## GOAL OF THE EXERCISE
Please repeat every entry that follows, keeping each one exactly the same.

**** RECORDS FOR PROCESSING

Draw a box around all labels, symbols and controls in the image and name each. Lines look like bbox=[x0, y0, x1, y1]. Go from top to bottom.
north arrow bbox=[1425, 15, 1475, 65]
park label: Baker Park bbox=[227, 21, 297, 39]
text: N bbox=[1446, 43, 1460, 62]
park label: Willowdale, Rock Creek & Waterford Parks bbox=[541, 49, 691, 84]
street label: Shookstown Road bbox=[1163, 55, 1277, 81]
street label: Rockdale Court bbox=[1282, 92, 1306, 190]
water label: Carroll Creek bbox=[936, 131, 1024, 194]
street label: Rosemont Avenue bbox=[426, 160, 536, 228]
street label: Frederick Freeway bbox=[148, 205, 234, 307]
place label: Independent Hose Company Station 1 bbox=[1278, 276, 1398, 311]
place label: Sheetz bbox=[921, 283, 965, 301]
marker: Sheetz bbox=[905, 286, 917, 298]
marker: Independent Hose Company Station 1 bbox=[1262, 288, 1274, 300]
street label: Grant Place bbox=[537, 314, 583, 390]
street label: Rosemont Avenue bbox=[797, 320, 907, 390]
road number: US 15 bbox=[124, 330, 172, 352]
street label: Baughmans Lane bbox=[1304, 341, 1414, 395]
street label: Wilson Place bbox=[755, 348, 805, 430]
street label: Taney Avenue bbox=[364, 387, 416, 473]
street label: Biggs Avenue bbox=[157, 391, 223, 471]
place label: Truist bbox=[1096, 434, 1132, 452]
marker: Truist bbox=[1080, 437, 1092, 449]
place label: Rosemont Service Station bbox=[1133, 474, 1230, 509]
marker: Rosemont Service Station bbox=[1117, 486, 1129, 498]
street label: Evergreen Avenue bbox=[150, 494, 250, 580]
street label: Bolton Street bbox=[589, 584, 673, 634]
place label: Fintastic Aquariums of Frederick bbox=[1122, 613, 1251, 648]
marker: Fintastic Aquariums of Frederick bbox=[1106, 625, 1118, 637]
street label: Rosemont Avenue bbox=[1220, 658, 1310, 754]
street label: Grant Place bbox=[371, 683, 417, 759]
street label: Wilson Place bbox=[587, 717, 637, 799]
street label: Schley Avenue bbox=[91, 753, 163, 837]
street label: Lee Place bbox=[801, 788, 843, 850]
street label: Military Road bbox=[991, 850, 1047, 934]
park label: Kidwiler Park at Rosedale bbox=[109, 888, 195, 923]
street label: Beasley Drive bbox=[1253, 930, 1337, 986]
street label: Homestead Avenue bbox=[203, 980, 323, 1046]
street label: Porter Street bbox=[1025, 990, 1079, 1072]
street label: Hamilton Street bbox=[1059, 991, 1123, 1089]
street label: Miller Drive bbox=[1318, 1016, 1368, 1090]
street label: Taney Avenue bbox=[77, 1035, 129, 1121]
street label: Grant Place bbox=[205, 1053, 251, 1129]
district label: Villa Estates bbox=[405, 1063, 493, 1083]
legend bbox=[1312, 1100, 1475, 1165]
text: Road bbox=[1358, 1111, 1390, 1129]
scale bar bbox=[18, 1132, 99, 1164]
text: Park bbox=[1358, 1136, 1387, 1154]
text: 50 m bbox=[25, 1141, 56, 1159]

********

## YOUR SOLUTION
Draw a box around all labels, symbols and controls in the image and name each. Lines look like bbox=[x0, y0, x1, y1]. Go from top to bottom.
north arrow bbox=[1425, 15, 1475, 65]
park label: Baker Park bbox=[227, 21, 297, 39]
text: N bbox=[1446, 43, 1460, 62]
park label: Willowdale, Rock Creek & Waterford Parks bbox=[541, 49, 691, 84]
street label: Shookstown Road bbox=[1163, 55, 1277, 81]
street label: Rockdale Court bbox=[1282, 92, 1306, 190]
water label: Carroll Creek bbox=[936, 131, 1024, 194]
street label: Rosemont Avenue bbox=[426, 160, 536, 228]
street label: Frederick Freeway bbox=[148, 205, 234, 307]
place label: Independent Hose Company Station 1 bbox=[1278, 276, 1398, 311]
place label: Sheetz bbox=[921, 283, 965, 301]
marker: Sheetz bbox=[905, 286, 917, 298]
marker: Independent Hose Company Station 1 bbox=[1262, 288, 1274, 300]
street label: Grant Place bbox=[537, 314, 583, 390]
street label: Rosemont Avenue bbox=[797, 320, 907, 390]
road number: US 15 bbox=[124, 330, 172, 352]
street label: Baughmans Lane bbox=[1304, 341, 1414, 395]
street label: Wilson Place bbox=[755, 348, 805, 430]
street label: Taney Avenue bbox=[364, 387, 416, 473]
street label: Biggs Avenue bbox=[157, 391, 223, 471]
place label: Truist bbox=[1096, 434, 1132, 452]
marker: Truist bbox=[1080, 437, 1092, 449]
place label: Rosemont Service Station bbox=[1133, 474, 1230, 509]
marker: Rosemont Service Station bbox=[1117, 486, 1129, 498]
street label: Evergreen Avenue bbox=[150, 494, 250, 580]
street label: Bolton Street bbox=[589, 584, 673, 634]
place label: Fintastic Aquariums of Frederick bbox=[1122, 613, 1251, 648]
marker: Fintastic Aquariums of Frederick bbox=[1106, 625, 1118, 637]
street label: Rosemont Avenue bbox=[1220, 658, 1310, 754]
street label: Grant Place bbox=[371, 683, 417, 759]
street label: Wilson Place bbox=[587, 717, 637, 799]
street label: Schley Avenue bbox=[91, 753, 163, 837]
street label: Lee Place bbox=[801, 788, 843, 850]
street label: Military Road bbox=[991, 850, 1047, 934]
park label: Kidwiler Park at Rosedale bbox=[109, 888, 195, 923]
street label: Beasley Drive bbox=[1253, 930, 1337, 986]
street label: Homestead Avenue bbox=[203, 980, 323, 1046]
street label: Porter Street bbox=[1025, 990, 1079, 1072]
street label: Hamilton Street bbox=[1059, 991, 1123, 1089]
street label: Miller Drive bbox=[1318, 1016, 1368, 1090]
street label: Taney Avenue bbox=[77, 1035, 129, 1121]
street label: Grant Place bbox=[205, 1053, 251, 1129]
district label: Villa Estates bbox=[405, 1063, 493, 1083]
legend bbox=[1312, 1100, 1475, 1165]
text: Road bbox=[1358, 1111, 1390, 1129]
scale bar bbox=[18, 1132, 99, 1164]
text: Park bbox=[1358, 1136, 1387, 1154]
text: 50 m bbox=[25, 1141, 56, 1159]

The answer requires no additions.